# Provided passage
Dōgen’s argument is directed against these three points and is based on the notion of ‘being-time’, a single reality that is stretched out in space and (our conventional) time and is directly accessible to the enlightened mind in its entirety. The reality of ‘being-time’ surpasses the world as we perceive it from our limited, unenlightened perspectives. This does not mean, as it is sometimes assumed, that ‘being-time’ exists only for the ‘enlightened’ mind, because that would imply that reality is different depending on how it is perceived. The difference between the ‘enlightened’ and ‘unenlightened’ perspective means only that reality is accessible to the ‘enlightened’ perspective as it is, but for the ‘unenlightened’ it remains clouded by the common views about it.

Since ‘being-time’ encompasses the whole time, it contains the past, the present, and the future. Within this reality, there can be no essential difference between single moments of time, because they are contained within each other. The relation between single moments of time is passage, which is not irreversible:

Being-time has the quality of passage. This is to say it passes from today into tomorrow, it passes from today into yesterday, from yesterday into today. It passes from today into today, from tomorrow into tomorrow. Because this passage is a quality of time, the times of past and present do not pile onto each other.44
Firewood becomes ashes, and there is no way for it to become firewood again. Although this is so, we should not see ashes as ‘after’ and firewood as ‘before’. You should know that firewood abides in the dharma-configuration of firewood, for which there is a ‘before’ and ‘after’. But although there is a difference between ‘before’ and ‘after’, it is within the limits of this dharma-configuration. Ashes abide in the dharma-configuration of ashes, and there is a ‘before’, and there is an ‘after’. Just like this firewood, which will not become firewood again after it has become ashes, a human being will not return to life again after death. . . . This is like winter and spring. One does not say that ‘winter’ has become ‘spring’, one does not say that ‘spring’ has become ‘summer’.45

This view is absolutely different from the Aristotelian view of time, which also speaks about ‘passage’. Aristotle sees the ‘before’ and ‘after’ as two distinct instances of now, the distance between which, fully analogous to distances in space, is what constitutes time.46 For Aristotle, the ‘now’ is not a segment of time at all,47 similarly as a point is not a segment of a line, because a segment of something measurable must itself be measurable and have borders, and a ‘now’, or a ‘point’, being indivisible, does not.48 For Dōgen, however, the ‘absolute now’ is the point of departure for the examination of the ‘passage’ of time.

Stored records
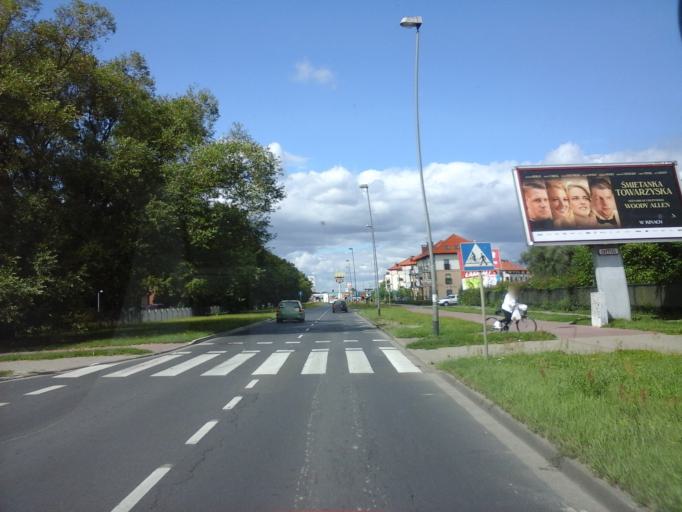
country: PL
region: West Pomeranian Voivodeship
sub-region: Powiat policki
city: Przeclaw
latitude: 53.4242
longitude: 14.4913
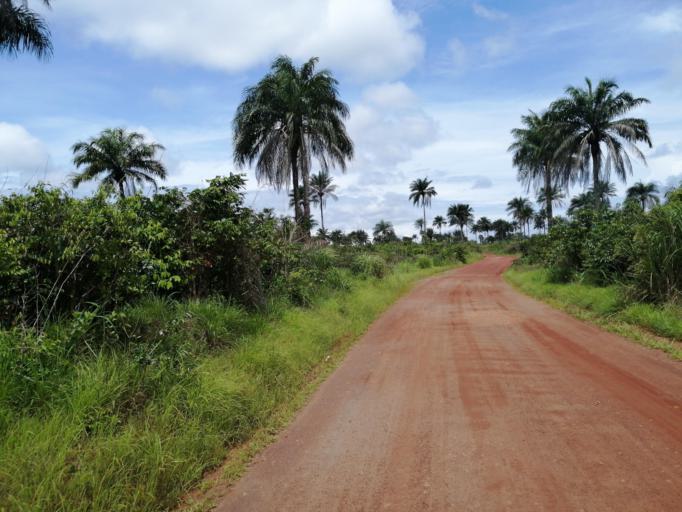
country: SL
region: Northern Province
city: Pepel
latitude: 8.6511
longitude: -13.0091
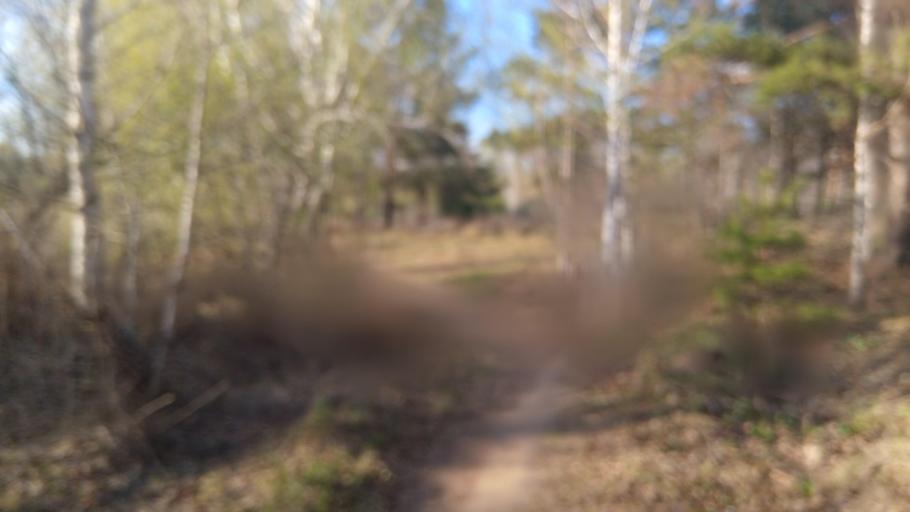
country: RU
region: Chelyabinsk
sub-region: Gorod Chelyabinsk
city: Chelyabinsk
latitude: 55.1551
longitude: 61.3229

# Exercises to complete
[1] According to the passage on Dōgen's being-time, why is it wrong to assume that being-time exists only for the enlightened mind?
[2] Rewrite the part of the passage on Dōgen's being-time that begins at the words "Dōgen’s argument is" and stops after "views about it.", substituting "existence" for "reality".

# Responses to the exercise
[1] That assumption would imply that reality is different depending on how it is perceived. Instead, the difference is only that the enlightened perspective has access to reality as it is, while for the unenlightened perspective reality remains clouded by common views about it.

[2]
Dōgen’s argument is directed against these three points and is based on the notion of ‘being-time’, a single existence that is stretched out in space and (our conventional) time and is directly accessible to the enlightened mind in its entirety. The existence of ‘being-time’ surpasses the world as we perceive it from our limited, unenlightened perspectives. This does not mean, as it is sometimes assumed, that ‘being-time’ exists only for the ‘enlightened’ mind, because that would imply that existence is different depending on how it is perceived. The difference between the ‘enlightened’ and ‘unenlightened’ perspective means only that existence is accessible to the ‘enlightened’ perspective as it is, but for the ‘unenlightened’ it remains clouded by the common views about it.